Output the lines below word for word, starting from the line that contains "How many slices are in this pie chart?" and continuing through the last line. Leave the pictures out of your answer.

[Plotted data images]
------------------------------------------------------------

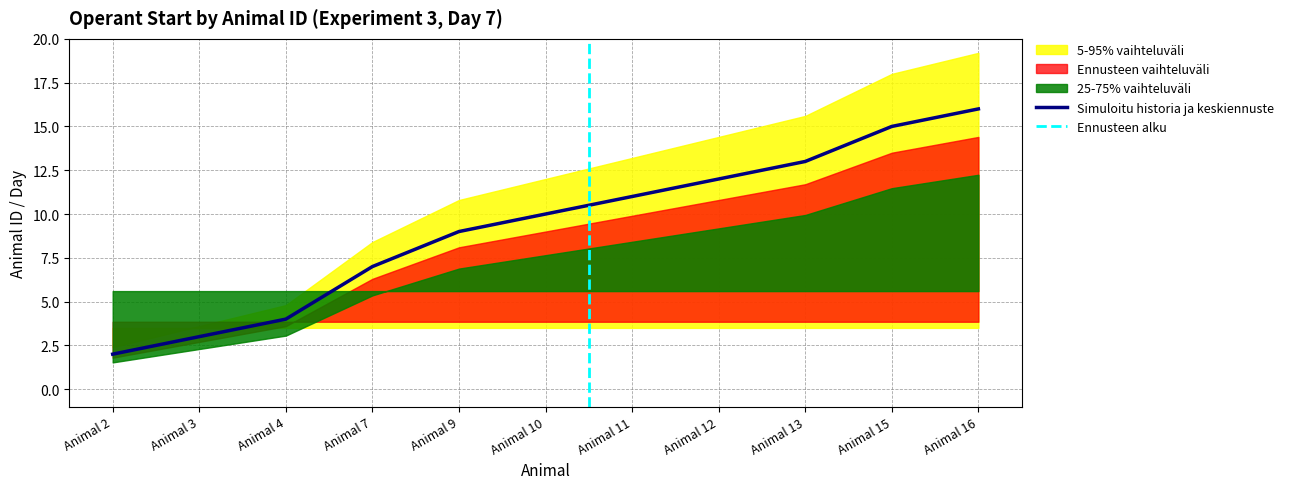

Between Animal 11 and Animal 12, which is larger?

Animal 12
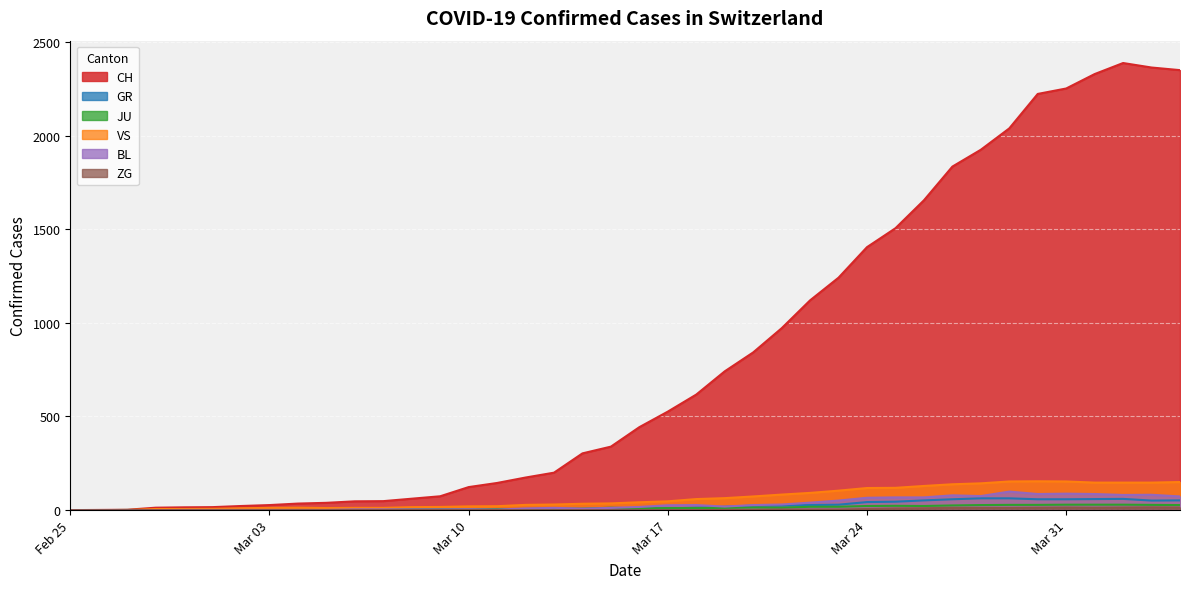

How many lines are shown in the chart?

6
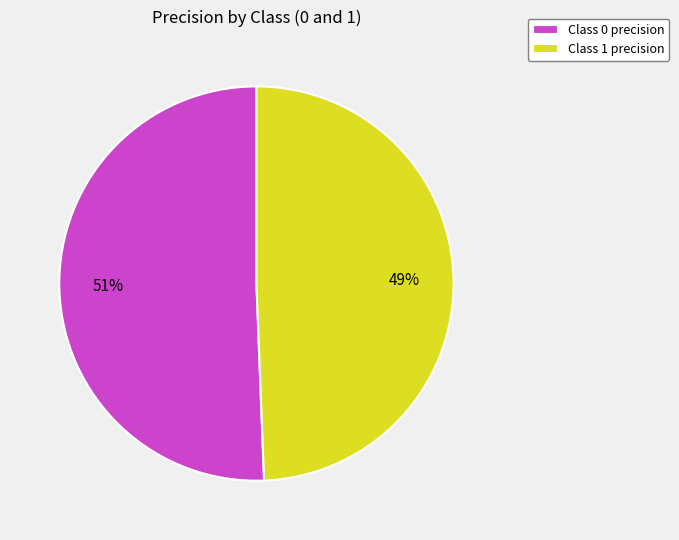

How many slices are in this pie chart?

2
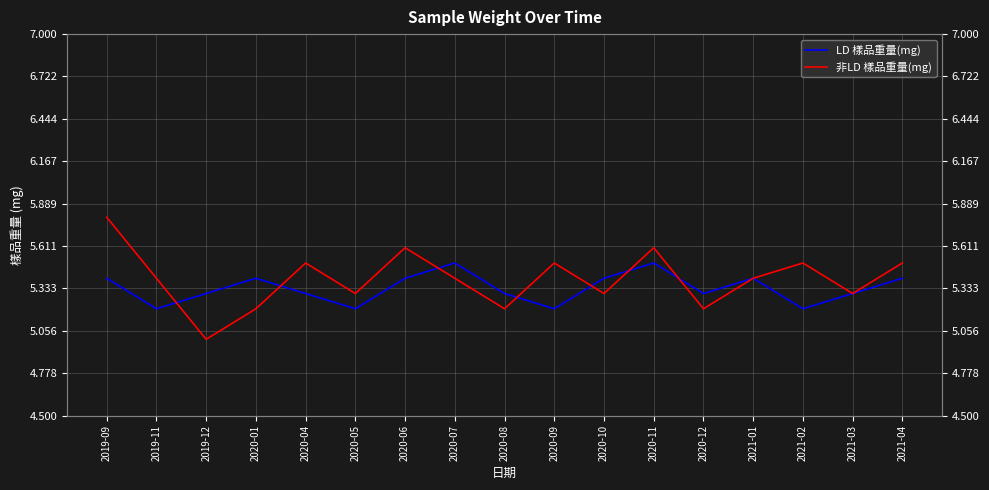

What is the label of the 13th point from the right?

2020-04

------------------------------------------------------------

Reply ->
How many slices are in this pie chart?

2

What is the label of the 13th point from the right?

2020-04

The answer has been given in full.